# TEXTO DE REFERÊNCIA
──────
Um dos cuidados que se deve ter com paciente em uso de digitálicos é não os administrar se a frequência cardíaca estiver abaixo de
- A)60 bpm.
Correta, porque abaixo de 60 bpm em adultos é o limite clássico para não administrar digitálicos devido ao risco de bradicardia e bloqueio.
- B)70 bpm.
Errada, pois 70 bpm ainda está acima do ponto de corte mais cobrado para suspensão do digitálico.
- C)75 bpm.
Errada, porque 75 bpm é um valor muito alto para esse critério e não corresponde à recomendação usual.
- D)80 bpm.
Errada, já que 80 bpm está bem acima do limite de segurança usado na prática e em provas.
- E)90 bpm.
Errada, porque 90 bpm não indica bradicardia e, portanto, não é um parâmetro para reter o digitálico.
Gabarito: A
Os digitálicos, como a digoxina, exigem vigilância da frequência cardíaca antes da administração porque podem reduzir ainda mais a condução e piorar uma bradicardia já existente. Na prática de enfermagem, a ideia é simples: se o pulso estiver lento demais, você segura a dose e comunica a equipe, porque o remédio pode deprimir o nó AV e desencadear efeitos adversos importantes. O ponto clássico cobrado em prova é não administrar o digitálico se a frequência cardíaca estiver abaixo de 60 bpm em adultos. Esse limite aparece em rotinas assistenciais e em referências de farmacologia e enfermagem, justamente por causa do risco de intoxicação digitálica e de agravamento de bloqueios e bradicardia. Então, no enunciado, o gabarito A está correto porque 60 bpm é o valor de referência mais usado para suspensão/retensão do medicamento antes da administração. A lógica é de segurança: primeiro avalia, depois medicamenta. Em paciente em uso de digoxina, pulso é dado que você respeita, não é para passar batido. Em resumo: digitálico + pulso baixo = atenção máxima. Além da frequência, a enfermagem também deve observar náuseas, vômitos, visão turva, confusão e alterações no ECG, que podem sugerir toxicidade. Quando houver dúvida, a conduta segura é reavaliar e comunicar.
──────
# DADOS DO EXERCÍCIO
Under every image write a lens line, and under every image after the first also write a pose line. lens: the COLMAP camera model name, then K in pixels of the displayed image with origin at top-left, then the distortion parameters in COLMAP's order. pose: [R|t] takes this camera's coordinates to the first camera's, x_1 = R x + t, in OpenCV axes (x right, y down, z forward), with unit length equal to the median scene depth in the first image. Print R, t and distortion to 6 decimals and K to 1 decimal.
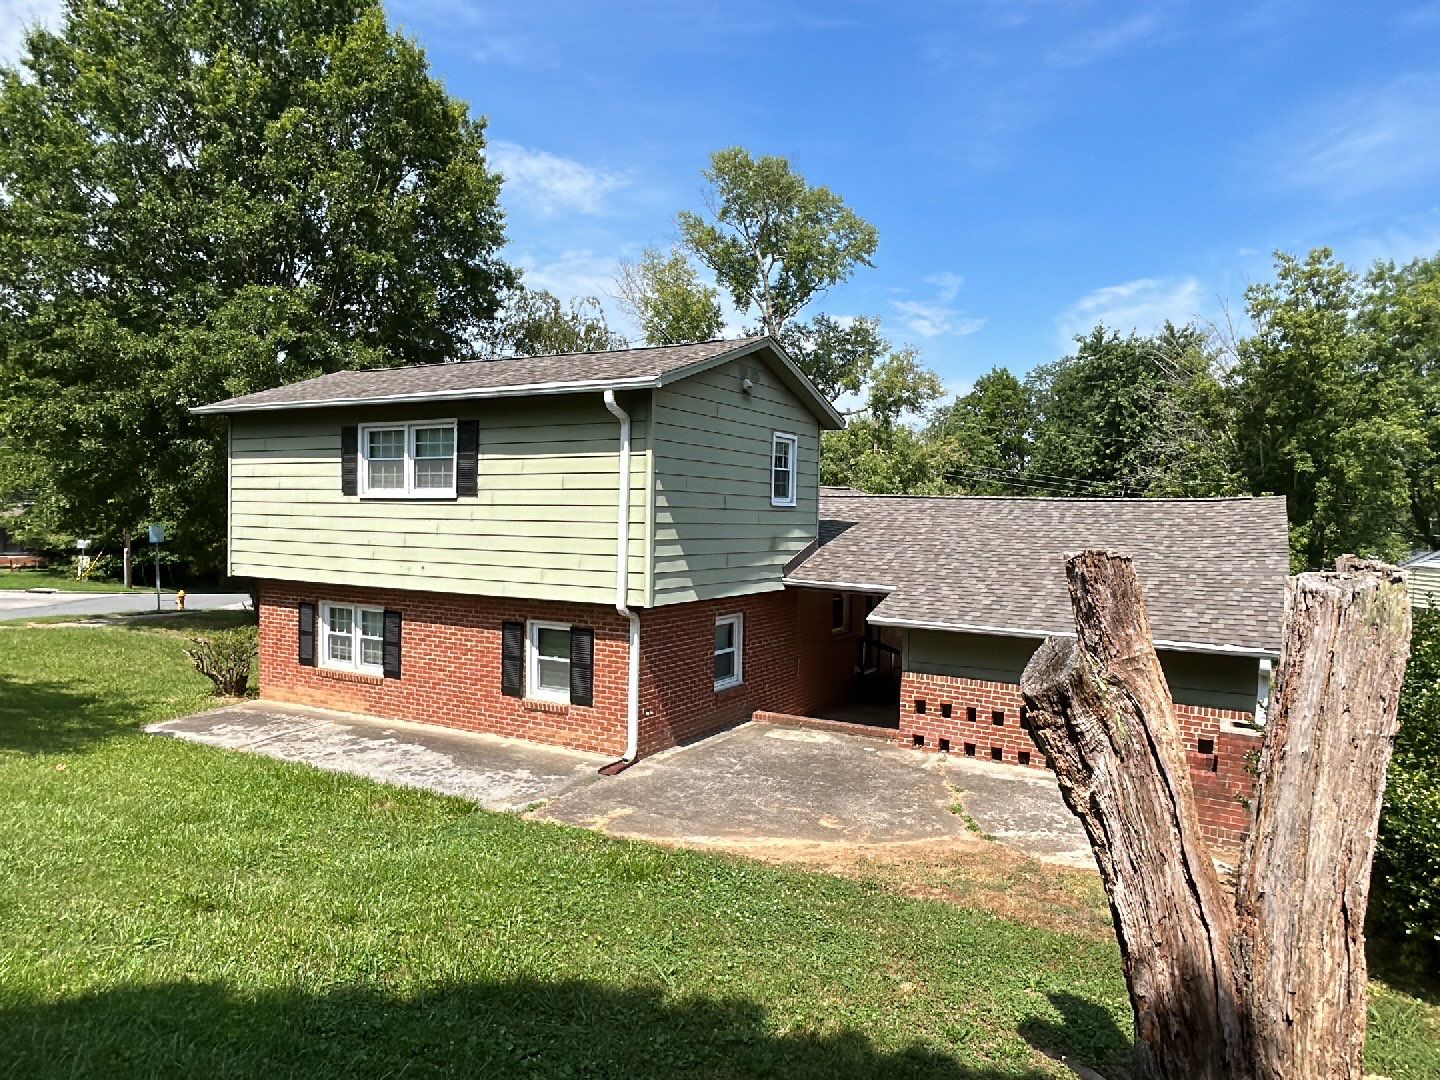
──────
# O QUE FAZER
Liste todos os sinais que, segundo o texto sobre digitálicos, a enfermagem deve observar além da frequência cardíaca por poderem sugerir toxicidade.

# SUA RESPOSTA
Náuseas, vômitos, visão turva, confusão e alterações no ECG.